Derek Lowe is given a 7-0 lead but the Dodgers manage to lose when a half dozen seeing eye ground balls get through the infield untouched and one of the few to find a glove also found an errant throw.
Set back on their heels, the Dodgers rebounded with a shutout win behind Brad Penny, who looked so bad his last start in Shea stadium.
Then, after a great game by Kou, Tompko served up a creampuff and they lost the third game.
Down one day, up the next. From aspirin to champagne.
Same team, same players, one day chumps, next day champs.
Gosh, the look like Democrats one day, Republicans the next.
The thing is, so do the rest of the teams in the division.
And it could be that the National League West will get TWO teams in post season play, with the runner up getting the wild card berth. Now nobody expected that at the beginning of the season.
Who would figure Greg Maddux and Derek Lowe would LOSE but whatsisname Kuo and Eric Stults, no household name, would win. Well, if baseball were a game of probable odds, bookies everywhere would go broke.
We were interested in seeing 78 year old Tommy Lasorda chewing his fingernails and looking for all the world like he had just seen Jack Clark coming to bat in the loss to the Cubs, but the next night snoozing between pitches in the shutout win.
No telling how long he have napped if some observant club flunky hadn't rung old Tommy on his cellphone saying "if you want to be on a highlight film fast asleep during a critical game, keep right on snoozing old buddy."
Now Tommy is entitled to sleep when the mood hits him, as are all 78 year old geezers. He's talked his way into, if not earned, the right.
When somebody noted lefty Kuo struck out half a dozen, Tommy, as he is want to do, reminded himself and anybody listening that he himself once struck out 18 in a game. Course it was in the minor leagues and it was five teams removed from the Dodgers who had a big league club, two triple A and two other Double A Clubs ahead of him on the ladder.
Us older Dodgers junkies are a lot like Tommie, living on memories, biting our nails, sneaking a snooze (in case the other team should come to life), desperately wanting another sniff of a winning post season. Heck I was only 48 in 1988 and in less than six weeks, we will be 67, and forced to go easy on the old folks digs on Tommy.
Course he has been getting paid all these years to do what Holmes and I have been doing on the cuff, and the cuffs are getting more frayed every year.
Since Holmes and I are getting our biggest checks from Franklin Roosevelt's Social Security program, do you think if we had a chance to sup with Tommy, he
might be tempted to grab for the check? There has to be a first time for everything. Tommy has saved so much meal money over the years, truth be known, he's probably more well heeled than the team owners these days.
On the days the Dodgers are winning, there is a nice aroma all around. The aroma of Dolph Camilli and Pee Wee and Karl Spooner before he got hurt, Sandy after he learned control, the sweet swing of the Duke, Roy, Carl, and all the others.
On the days the Dodgers are looking, we are old enough to remember the classic line Dick Young of the New York Daily News wrote after one loss - "A Tree Grows in Brooklyn (there was a best selling book of that name at the time). It is a cherry tree, a cherry choke tree."

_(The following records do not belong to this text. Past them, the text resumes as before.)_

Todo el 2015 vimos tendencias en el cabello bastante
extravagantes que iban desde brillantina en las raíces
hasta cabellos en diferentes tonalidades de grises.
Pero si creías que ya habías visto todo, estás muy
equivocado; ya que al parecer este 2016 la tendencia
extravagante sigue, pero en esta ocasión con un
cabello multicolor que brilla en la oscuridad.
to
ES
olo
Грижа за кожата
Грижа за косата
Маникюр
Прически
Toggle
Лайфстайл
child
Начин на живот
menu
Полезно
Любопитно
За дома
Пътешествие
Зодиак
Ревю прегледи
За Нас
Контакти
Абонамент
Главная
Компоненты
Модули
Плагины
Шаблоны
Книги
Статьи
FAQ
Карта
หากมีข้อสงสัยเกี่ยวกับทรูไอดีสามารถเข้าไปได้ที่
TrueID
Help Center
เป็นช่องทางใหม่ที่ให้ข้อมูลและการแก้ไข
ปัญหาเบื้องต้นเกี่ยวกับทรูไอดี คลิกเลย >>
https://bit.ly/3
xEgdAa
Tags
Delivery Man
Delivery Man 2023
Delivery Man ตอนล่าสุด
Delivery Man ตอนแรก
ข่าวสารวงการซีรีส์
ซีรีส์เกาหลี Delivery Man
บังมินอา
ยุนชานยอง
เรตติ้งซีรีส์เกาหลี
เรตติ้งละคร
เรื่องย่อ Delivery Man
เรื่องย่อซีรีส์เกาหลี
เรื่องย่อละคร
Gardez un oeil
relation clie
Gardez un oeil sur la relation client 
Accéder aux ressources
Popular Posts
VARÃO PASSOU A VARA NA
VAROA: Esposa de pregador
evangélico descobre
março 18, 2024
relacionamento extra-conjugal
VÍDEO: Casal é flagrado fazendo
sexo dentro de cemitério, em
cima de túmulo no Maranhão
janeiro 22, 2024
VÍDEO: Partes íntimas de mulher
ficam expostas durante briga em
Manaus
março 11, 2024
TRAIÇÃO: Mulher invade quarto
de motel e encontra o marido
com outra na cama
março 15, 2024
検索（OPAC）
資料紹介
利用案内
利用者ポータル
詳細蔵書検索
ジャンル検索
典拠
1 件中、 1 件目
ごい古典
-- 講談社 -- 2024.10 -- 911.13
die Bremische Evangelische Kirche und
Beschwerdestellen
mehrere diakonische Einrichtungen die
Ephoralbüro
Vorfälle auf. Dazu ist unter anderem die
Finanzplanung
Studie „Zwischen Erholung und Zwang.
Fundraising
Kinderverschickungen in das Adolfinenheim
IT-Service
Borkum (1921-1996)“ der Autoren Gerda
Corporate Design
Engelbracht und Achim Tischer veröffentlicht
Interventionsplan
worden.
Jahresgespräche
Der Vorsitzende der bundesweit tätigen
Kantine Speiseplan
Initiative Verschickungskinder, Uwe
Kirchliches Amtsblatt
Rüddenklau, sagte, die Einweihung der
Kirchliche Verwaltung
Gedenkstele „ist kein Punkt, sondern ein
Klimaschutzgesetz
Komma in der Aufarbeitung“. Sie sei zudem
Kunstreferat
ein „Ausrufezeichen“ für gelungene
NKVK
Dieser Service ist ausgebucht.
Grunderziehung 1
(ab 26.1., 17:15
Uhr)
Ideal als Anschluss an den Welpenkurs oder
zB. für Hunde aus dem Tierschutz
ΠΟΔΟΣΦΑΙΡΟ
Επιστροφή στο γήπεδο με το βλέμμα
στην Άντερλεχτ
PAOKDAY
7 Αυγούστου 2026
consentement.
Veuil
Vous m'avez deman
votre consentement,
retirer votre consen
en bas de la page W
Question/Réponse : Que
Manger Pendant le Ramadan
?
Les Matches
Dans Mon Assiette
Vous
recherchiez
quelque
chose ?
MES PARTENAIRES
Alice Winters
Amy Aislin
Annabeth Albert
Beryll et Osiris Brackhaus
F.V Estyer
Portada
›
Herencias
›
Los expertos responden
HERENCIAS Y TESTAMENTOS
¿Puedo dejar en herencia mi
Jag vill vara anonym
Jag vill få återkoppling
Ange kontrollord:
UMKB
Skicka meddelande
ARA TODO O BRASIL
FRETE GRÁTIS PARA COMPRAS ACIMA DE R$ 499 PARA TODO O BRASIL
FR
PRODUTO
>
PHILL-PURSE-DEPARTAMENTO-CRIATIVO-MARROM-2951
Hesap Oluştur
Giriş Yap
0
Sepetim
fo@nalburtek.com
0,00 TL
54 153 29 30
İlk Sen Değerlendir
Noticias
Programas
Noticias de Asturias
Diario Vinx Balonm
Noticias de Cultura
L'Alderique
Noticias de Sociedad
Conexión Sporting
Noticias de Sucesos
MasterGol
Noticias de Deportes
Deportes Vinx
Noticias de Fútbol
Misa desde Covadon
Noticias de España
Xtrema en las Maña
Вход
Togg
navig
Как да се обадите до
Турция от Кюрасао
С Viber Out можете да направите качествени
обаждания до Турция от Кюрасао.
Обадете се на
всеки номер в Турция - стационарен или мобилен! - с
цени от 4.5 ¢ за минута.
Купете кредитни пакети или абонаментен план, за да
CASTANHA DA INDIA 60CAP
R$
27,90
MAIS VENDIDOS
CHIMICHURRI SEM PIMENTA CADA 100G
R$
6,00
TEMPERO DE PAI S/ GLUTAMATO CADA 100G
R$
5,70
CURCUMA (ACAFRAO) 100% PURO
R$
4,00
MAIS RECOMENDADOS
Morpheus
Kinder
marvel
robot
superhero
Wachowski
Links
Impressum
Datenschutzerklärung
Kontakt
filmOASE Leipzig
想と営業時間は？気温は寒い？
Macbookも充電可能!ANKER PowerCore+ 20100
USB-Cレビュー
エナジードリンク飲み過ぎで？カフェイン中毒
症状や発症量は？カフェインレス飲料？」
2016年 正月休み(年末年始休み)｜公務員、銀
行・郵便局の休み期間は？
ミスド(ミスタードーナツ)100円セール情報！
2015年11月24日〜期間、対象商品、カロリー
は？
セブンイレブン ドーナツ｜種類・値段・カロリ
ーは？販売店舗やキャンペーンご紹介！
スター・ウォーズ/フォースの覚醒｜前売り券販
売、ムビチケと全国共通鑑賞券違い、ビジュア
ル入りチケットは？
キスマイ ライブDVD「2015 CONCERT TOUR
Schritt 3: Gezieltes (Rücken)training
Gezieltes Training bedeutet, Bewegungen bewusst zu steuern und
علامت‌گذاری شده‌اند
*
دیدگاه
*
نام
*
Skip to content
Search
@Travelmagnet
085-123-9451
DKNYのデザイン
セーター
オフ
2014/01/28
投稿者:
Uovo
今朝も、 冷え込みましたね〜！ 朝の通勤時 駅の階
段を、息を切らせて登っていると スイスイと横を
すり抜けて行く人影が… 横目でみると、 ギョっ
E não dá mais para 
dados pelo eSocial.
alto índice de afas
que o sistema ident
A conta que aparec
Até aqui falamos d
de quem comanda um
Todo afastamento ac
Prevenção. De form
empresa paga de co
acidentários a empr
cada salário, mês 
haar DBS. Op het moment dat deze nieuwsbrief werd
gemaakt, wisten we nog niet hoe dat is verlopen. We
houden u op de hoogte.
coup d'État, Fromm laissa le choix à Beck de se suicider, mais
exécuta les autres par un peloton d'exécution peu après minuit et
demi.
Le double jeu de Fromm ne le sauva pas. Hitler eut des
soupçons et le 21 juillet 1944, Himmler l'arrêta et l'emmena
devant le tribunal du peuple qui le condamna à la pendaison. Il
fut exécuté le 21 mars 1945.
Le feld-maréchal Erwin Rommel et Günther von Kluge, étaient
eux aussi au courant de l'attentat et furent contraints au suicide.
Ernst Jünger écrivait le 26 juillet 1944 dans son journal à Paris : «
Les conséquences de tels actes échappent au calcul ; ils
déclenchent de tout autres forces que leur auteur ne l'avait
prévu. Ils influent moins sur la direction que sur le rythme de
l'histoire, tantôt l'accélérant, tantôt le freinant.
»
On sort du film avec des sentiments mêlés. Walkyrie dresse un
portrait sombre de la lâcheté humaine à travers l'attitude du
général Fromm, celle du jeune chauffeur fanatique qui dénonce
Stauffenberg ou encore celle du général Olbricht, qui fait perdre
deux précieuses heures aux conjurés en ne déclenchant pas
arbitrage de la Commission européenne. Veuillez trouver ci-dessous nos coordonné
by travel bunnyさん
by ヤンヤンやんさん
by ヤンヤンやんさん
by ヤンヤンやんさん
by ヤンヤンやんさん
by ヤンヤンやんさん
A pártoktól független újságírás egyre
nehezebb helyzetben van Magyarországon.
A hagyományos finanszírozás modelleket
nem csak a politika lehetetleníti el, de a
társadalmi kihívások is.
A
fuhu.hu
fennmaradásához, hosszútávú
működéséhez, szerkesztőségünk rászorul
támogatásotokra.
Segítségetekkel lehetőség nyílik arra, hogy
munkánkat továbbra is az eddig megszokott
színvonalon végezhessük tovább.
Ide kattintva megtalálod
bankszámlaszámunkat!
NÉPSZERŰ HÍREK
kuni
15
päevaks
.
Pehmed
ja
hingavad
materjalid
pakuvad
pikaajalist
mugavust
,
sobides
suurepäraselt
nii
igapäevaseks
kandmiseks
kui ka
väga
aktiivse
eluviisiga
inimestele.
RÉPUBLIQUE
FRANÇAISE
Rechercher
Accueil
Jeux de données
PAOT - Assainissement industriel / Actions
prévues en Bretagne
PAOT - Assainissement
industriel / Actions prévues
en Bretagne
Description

In two short weeks, if we live that long, we will get the final verdict. Will it be elation or gloom, happiness or another winter of doldrums, tap beer or a bottle of Mums.
Holmes and me both got bum hearts these days (No pun intended but we both gave our hearts to the bums decades ago) (Holmes, as he freely admitted not long ago, saw Jackie Robinson and forever eschewed the closer St. Louis Cards). In my case my twin and older brother got first pick and, front runner that he is, took the Yankees.)
I got both a pacemaker and a defibrillator in my bum heart, one to regulate the beat and the other device to kickstart me long enough to get me to a hospital in time. I don't think I will be needing the pacemaker for the next two weeks, but if Brett Tomko keeps throwing up them marshmallow pitches in key relief situations, there are good odds the defibrillator will be put into play.
Oy vey? (Which in classical Baptist means Boy Are We Nervous).